Combined with Turkle’s (2011) “alone together” digital society theory, these predict that emerging forms of propaganda and populism benefit from such an allusive and flexible ideological discourse. As can be seen with respect to pro-jihadi content circulating on social media, such ideological discourse is in fact so fluid that it circumvents the traditional Westphalian critical debate that usually operates within the context of a national public sphere. Under these conditions, transnational insurgent movements are presumably more likely to succeed in consolidating a transnational audience that opposes traditional forms of politics.
This is not to say that connective action necessarily leads to violent extremism or populism. It does however suggest that connective action relies on a particular type of ideological message that creates an empowering illusion of consensus within communities that are divided across very distinctive cultural and socio-political environments globally.

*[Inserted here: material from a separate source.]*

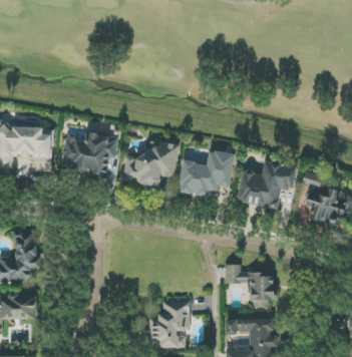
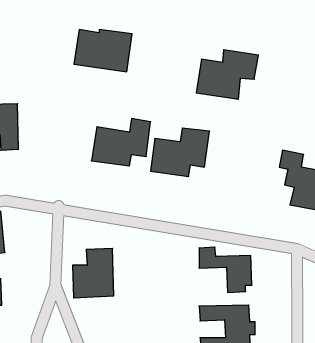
building: [61,133,116,173] -> [74,30,132,72]
building: [238,161,297,209] -> [196,50,258,99]
building: [149,301,189,348] -> [73,248,114,298]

The analysis I recently conducted for VOX-Pol tends to confirm this hypothesis. This research looks into the first 4 issues of ISIS’s monthly propaganda magazine Rumiyah, which has been disseminated online in eight different languages since September 2016. In order to determine to what extent the magazine intends to target specific audiences, I analysed the proportion of exclusive content over four different language editions of the magazine (Russian, French, English, and German). The study shows that only 11.1% of Rumiyah’s content varies from language edition to the other and that the different versions of the magazine consistently address a common set of themes that coalesce to convey a decontextualized representation of the caliphate.
For instance, Rumiyah repeatedly calls its readership to be patient and steadfast so as to stimulate its engagement in a pending insurgent action likely to materialise beyond the scope of ISIS’s currently occupied territories. This phenomenon suggests that the organisation’s ability to sustain itself going forward will depend to a large extent on propaganda and that its communication strategy will presumably keep evolving in the direction of Abu Mus’ab as-Suri’s global – or transnational – jihad.